==== INFORMATION SUPPLIED ====

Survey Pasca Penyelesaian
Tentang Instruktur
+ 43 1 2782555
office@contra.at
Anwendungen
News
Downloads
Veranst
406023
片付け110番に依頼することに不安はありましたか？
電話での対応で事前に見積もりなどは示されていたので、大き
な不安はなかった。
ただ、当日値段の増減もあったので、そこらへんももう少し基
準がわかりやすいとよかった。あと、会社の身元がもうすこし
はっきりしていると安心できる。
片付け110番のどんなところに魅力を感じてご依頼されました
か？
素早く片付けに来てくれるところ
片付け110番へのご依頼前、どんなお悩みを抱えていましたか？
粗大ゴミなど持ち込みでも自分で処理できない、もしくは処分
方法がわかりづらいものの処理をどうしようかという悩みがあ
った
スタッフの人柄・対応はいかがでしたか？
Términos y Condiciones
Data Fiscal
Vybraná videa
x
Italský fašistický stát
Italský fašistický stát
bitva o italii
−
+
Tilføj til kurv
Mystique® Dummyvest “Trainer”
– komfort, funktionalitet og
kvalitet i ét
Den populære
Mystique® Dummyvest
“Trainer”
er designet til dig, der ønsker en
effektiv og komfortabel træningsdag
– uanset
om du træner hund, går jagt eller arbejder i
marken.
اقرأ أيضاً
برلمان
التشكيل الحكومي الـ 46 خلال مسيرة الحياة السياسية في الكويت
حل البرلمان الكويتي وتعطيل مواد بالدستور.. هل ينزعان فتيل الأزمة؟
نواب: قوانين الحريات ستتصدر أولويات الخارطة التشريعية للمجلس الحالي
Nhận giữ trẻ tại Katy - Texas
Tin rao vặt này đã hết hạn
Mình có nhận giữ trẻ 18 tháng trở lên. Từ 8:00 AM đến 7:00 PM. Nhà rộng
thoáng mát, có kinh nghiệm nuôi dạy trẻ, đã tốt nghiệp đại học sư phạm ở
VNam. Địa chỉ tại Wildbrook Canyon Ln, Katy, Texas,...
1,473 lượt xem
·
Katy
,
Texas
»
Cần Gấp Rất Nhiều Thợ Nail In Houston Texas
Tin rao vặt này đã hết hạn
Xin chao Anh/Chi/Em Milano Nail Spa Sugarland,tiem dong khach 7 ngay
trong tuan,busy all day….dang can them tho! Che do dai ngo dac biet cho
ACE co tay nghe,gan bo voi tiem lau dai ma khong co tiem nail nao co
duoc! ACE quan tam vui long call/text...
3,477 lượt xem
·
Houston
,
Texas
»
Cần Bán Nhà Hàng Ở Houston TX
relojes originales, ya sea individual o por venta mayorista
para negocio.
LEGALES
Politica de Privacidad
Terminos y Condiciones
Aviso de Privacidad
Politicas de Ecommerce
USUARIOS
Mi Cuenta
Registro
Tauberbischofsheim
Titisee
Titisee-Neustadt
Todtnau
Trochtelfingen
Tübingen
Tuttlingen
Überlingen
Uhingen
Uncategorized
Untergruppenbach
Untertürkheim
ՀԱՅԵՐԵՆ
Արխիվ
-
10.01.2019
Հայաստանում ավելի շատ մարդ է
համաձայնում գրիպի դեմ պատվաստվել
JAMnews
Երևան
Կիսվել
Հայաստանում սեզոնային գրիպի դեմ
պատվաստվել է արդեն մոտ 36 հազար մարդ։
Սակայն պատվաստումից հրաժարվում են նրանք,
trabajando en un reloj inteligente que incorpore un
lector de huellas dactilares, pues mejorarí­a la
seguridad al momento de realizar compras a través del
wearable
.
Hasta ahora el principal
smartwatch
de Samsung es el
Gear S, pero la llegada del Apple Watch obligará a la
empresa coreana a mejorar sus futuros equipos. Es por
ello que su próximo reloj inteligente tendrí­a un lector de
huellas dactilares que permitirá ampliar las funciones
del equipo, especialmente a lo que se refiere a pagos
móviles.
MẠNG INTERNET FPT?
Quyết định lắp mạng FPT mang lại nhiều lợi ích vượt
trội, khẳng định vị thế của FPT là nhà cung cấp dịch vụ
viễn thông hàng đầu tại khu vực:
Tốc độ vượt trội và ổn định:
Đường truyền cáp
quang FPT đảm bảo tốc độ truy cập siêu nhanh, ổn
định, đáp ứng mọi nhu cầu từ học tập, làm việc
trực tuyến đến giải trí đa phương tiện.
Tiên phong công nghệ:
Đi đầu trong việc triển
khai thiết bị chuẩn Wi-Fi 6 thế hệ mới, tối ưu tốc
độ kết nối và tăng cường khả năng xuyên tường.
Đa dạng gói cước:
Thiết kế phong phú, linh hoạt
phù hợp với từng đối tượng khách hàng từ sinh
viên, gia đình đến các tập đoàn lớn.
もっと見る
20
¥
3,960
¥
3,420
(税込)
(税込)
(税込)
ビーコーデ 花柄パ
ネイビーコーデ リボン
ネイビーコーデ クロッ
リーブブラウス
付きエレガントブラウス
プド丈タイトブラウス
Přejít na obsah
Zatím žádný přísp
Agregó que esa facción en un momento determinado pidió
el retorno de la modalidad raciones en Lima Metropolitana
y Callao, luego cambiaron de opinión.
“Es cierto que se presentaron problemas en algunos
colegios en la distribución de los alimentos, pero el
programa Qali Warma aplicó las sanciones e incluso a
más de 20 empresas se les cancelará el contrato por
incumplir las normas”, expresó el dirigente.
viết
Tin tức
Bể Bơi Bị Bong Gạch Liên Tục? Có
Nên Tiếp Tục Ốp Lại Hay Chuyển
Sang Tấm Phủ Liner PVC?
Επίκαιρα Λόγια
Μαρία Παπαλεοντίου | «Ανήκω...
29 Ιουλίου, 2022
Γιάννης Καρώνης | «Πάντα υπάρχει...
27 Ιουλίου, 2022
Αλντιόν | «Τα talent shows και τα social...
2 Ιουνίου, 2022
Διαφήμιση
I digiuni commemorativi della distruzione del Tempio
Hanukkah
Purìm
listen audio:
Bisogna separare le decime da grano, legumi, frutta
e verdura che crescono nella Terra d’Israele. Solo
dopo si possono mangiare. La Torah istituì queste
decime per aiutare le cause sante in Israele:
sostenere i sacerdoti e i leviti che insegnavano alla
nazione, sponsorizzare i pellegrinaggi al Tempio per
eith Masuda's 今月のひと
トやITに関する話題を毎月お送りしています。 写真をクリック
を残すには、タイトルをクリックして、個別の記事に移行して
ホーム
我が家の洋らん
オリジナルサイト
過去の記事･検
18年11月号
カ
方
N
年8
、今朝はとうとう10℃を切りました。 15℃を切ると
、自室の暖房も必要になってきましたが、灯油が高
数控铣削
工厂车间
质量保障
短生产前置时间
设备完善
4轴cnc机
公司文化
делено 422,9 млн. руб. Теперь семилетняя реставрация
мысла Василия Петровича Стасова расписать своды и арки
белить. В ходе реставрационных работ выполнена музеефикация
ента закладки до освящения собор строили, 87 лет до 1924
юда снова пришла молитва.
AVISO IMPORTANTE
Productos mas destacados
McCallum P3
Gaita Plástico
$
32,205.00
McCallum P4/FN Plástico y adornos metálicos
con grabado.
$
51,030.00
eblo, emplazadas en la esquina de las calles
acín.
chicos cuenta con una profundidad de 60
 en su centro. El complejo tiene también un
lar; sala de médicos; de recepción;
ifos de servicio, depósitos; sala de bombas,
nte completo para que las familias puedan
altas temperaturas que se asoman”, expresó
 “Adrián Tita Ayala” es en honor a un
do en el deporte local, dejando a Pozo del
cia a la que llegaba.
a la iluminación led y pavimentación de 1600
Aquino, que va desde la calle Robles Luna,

====

== TASK DIRECTIONS ==
From the records above, retype only the lines starting at the line that contains "eith Masuda's 今月のひと" and ending at the line that contains "делено 422,9 млн.", both included.

== RESPONSE TO THE TASK ==
eith Masuda's 今月のひと
トやITに関する話題を毎月お送りしています。 写真をクリック
を残すには、タイトルをクリックして、個別の記事に移行して
ホーム
我が家の洋らん
オリジナルサイト
過去の記事･検
18年11月号
カ
方
N
年8
、今朝はとうとう10℃を切りました。 15℃を切ると
、自室の暖房も必要になってきましたが、灯油が高
数控铣削
工厂车间
质量保障
短生产前置时间
设备完善
4轴cnc机
公司文化
делено 422,9 млн. руб. Теперь семилетняя реставрация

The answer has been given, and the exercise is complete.